François Hollande on his way to the cellar

With abysmal approval ratings, the French president will auction off some of the world’s finest wine
French President Francois Hollande (R) drinks a glass of wine eyed by Junior minister for Food Industry Guillaume Garot (L) during his visit of the 50th Paris’ International Agriculture Fair at the Porte de Versailles exhibition centre, on February 23, 2013 in Paris. AFP PHOTO / POOL / KENZO TRIBOUILLARD (Photo credit should read KENZO TRIBOUILLARD/AFP/Getty Images)
François Hollande on his way to the cellar
Kenzo Tribouillard/AFP/Getty Images

“We are not the sick man of Europe,” French Finance Minister Pierre Moscovici angrily protested in a recent interview. He may be right. While France and its hapless, broke Mediterranean neighbours occasionally appear to be in a kind of sick race for last place, the French have yet to fall behind Greece when it comes to levels of debt and unemployment or wretched fiscal policy.

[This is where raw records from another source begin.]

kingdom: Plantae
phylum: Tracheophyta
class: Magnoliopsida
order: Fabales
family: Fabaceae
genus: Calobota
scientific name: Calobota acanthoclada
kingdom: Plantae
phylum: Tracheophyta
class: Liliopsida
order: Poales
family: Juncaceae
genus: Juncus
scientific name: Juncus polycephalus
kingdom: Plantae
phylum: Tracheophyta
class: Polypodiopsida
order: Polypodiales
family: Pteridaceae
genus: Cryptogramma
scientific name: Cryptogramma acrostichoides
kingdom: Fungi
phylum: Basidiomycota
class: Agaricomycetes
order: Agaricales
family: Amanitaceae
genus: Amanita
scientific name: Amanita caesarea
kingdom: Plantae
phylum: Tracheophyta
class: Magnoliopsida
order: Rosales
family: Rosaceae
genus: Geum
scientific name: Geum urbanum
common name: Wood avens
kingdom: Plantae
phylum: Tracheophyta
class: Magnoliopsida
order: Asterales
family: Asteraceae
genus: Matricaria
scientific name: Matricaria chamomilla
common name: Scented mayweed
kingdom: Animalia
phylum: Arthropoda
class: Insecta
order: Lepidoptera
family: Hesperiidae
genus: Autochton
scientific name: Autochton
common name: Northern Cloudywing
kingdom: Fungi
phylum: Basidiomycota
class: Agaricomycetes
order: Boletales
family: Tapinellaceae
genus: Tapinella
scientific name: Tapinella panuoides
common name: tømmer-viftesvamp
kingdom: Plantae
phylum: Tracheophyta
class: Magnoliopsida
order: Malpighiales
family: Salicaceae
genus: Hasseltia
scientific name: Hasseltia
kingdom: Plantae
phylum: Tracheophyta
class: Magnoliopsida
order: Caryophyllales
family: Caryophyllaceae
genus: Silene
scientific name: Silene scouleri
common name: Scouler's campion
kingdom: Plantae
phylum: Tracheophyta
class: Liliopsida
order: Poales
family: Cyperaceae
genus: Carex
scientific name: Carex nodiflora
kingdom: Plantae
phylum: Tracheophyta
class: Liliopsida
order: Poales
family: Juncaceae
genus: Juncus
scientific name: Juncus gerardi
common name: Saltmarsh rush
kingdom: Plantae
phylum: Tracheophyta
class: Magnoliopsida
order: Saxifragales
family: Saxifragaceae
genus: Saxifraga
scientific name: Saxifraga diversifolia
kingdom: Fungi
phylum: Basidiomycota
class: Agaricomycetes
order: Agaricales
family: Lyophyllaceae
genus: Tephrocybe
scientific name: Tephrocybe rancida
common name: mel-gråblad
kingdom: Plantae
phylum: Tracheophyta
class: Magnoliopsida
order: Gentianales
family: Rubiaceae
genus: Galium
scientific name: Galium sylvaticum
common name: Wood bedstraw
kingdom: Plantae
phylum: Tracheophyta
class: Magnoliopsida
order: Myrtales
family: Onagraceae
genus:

Despised by both the left and right, François Hollande has seen his approval ratings plunge to historic lows. The French president, signalling his increasing desperation, has ordered wines from the presidential cellar at Élysée Palace be auctioned off next month to raise funds for the state budget. More than a thousand bottles will be sold, including some of the world’s rarest and most expensive champagnes. The three bottles of 1990 Château Pétrus are expected to each fetch more than $3,000; a 1975 Château Lafite Rothschild could bring $1,500. The Élysée wine cellar is a national treasure. Selling its contents is not unlike hawking the family jewels.